◆ **WORK TASK**: Make an exact copy of the records below, leaving every image out.
■ ■ ■ ■ ■ ■ ■
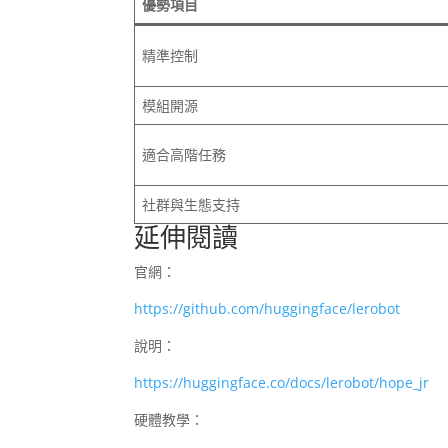
優勢項目
精準控制
模組開源
適合高階任務
社群與生態支持
延伸閱讀
官網：
https://github.com/huggingface/lerobot
說明：
https://huggingface.co/docs/lerobot/hope_jr
硬體教學：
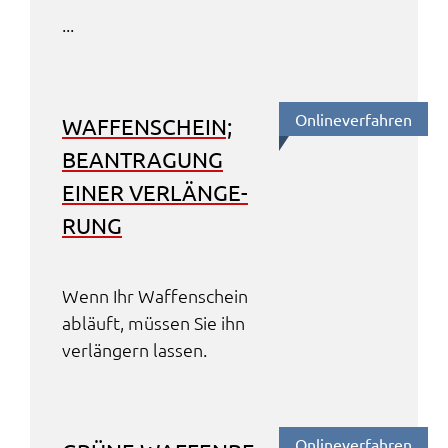
...
Online­ver­fah­ren
WAFFEN­SCHEIN;
BEAN­TRA­GUNG
EINER VERLÄN­GE­
RUNG
Wenn Ihr Waffen­schein
abläuft, müssen Sie ihn
verlän­gern lassen.
Online­ver­fah­ren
■ ■ ■ ■ ■ ■ ■
◆ **SOLUTION FOR THIS TASK**:
優勢項目
精準控制
模組開源
適合高階任務
社群與生態支持
延伸閱讀
官網：
https://github.com/huggingface/lerobot
說明：
https://huggingface.co/docs/lerobot/hope_jr
硬體教學：
...
Online­ver­fah­ren
WAFFEN­SCHEIN;
BEAN­TRA­GUNG
EINER VERLÄN­GE­
RUNG
Wenn Ihr Waffen­schein
abläuft, müssen Sie ihn
verlän­gern lassen.
Online­ver­fah­ren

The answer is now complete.